> **Your goal**:
Every line below that holds "marchi" must be copied.
>>>>>
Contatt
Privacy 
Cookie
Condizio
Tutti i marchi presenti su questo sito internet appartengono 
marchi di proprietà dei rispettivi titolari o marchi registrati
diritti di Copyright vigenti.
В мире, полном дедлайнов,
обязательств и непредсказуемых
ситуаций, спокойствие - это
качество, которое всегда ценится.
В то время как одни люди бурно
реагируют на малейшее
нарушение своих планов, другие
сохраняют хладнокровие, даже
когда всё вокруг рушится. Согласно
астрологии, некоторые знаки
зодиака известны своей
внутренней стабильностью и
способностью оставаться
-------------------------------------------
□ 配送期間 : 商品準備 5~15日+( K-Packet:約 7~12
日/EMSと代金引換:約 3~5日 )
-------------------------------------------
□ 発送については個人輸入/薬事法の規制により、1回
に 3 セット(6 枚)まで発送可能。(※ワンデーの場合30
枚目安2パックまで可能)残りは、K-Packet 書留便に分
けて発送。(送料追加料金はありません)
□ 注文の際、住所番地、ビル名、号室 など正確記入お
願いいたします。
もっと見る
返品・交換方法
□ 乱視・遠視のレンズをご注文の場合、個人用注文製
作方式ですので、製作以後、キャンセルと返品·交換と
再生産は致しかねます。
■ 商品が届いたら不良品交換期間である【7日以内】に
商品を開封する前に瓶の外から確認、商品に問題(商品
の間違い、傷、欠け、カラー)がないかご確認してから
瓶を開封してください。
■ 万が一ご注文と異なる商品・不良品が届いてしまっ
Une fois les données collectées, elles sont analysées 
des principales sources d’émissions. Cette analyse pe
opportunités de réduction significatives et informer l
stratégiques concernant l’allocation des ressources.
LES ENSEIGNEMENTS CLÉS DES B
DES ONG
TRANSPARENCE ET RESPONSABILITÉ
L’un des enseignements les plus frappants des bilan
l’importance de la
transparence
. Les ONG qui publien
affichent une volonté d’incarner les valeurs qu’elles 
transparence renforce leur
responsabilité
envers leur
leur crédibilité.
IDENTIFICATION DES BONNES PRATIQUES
<<<<<
> **Finished task**:
Tutti i marchi presenti su questo sito internet appartengono 
marchi di proprietà dei rispettivi titolari o marchi registrati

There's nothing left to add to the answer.